What this task involves
Taking the line with "Please mark all" as the first and the last line of the entries as the final one, copy that span exactly.

*** Material to process

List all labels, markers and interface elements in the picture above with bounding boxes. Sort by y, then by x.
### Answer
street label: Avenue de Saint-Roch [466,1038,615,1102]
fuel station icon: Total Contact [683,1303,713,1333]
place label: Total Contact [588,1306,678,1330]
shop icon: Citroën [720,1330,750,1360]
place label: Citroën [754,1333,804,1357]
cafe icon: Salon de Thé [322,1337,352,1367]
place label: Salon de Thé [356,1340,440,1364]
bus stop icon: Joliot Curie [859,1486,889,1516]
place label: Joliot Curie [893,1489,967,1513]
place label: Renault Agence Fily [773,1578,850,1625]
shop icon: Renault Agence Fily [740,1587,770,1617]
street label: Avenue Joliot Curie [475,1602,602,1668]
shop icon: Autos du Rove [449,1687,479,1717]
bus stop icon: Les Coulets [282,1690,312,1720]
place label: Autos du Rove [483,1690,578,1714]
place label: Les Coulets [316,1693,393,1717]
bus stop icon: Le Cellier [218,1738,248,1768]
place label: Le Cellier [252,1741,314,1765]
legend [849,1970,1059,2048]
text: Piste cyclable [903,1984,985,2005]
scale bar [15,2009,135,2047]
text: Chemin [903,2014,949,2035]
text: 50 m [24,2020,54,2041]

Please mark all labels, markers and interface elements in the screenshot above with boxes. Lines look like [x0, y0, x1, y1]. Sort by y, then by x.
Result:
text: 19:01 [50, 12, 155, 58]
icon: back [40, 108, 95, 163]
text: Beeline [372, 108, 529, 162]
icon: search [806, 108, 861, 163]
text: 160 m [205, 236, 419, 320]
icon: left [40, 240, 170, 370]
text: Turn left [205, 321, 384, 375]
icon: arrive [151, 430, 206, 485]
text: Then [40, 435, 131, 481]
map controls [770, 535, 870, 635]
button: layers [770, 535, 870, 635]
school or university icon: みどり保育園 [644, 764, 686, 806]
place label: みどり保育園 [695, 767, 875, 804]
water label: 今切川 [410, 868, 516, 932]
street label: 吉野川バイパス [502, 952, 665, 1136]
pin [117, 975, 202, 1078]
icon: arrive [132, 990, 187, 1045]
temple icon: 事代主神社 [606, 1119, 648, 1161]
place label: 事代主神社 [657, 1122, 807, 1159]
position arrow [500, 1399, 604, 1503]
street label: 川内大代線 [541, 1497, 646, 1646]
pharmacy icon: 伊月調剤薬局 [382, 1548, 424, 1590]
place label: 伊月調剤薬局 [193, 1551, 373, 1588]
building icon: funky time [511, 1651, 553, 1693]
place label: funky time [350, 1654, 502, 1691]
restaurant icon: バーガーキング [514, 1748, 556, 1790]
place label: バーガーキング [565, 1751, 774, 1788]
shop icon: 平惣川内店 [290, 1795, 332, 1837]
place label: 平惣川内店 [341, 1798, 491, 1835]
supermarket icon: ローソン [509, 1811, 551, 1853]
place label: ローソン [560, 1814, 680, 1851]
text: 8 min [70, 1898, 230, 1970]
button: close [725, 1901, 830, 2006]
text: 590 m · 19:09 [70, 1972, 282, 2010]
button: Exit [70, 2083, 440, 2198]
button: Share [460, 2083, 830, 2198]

******

Written answer
Please mark all labels, markers and interface elements in the screenshot above with boxes. Lines look like [x0, y0, x1, y1]. Sort by y, then by x.
Result:
text: 19:01 [50, 12, 155, 58]
icon: back [40, 108, 95, 163]
text: Beeline [372, 108, 529, 162]
icon: search [806, 108, 861, 163]
text: 160 m [205, 236, 419, 320]
icon: left [40, 240, 170, 370]
text: Turn left [205, 321, 384, 375]
icon: arrive [151, 430, 206, 485]
text: Then [40, 435, 131, 481]
map controls [770, 535, 870, 635]
button: layers [770, 535, 870, 635]
school or university icon: みどり保育園 [644, 764, 686, 806]
place label: みどり保育園 [695, 767, 875, 804]
water label: 今切川 [410, 868, 516, 932]
street label: 吉野川バイパス [502, 952, 665, 1136]
pin [117, 975, 202, 1078]
icon: arrive [132, 990, 187, 1045]
temple icon: 事代主神社 [606, 1119, 648, 1161]
place label: 事代主神社 [657, 1122, 807, 1159]
position arrow [500, 1399, 604, 1503]
street label: 川内大代線 [541, 1497, 646, 1646]
pharmacy icon: 伊月調剤薬局 [382, 1548, 424, 1590]
place label: 伊月調剤薬局 [193, 1551, 373, 1588]
building icon: funky time [511, 1651, 553, 1693]
place label: funky time [350, 1654, 502, 1691]
restaurant icon: バーガーキング [514, 1748, 556, 1790]
place label: バーガーキング [565, 1751, 774, 1788]
shop icon: 平惣川内店 [290, 1795, 332, 1837]
place label: 平惣川内店 [341, 1798, 491, 1835]
supermarket icon: ローソン [509, 1811, 551, 1853]
place label: ローソン [560, 1814, 680, 1851]
text: 8 min [70, 1898, 230, 1970]
button: close [725, 1901, 830, 2006]
text: 590 m · 19:09 [70, 1972, 282, 2010]
button: Exit [70, 2083, 440, 2198]
button: Share [460, 2083, 830, 2198]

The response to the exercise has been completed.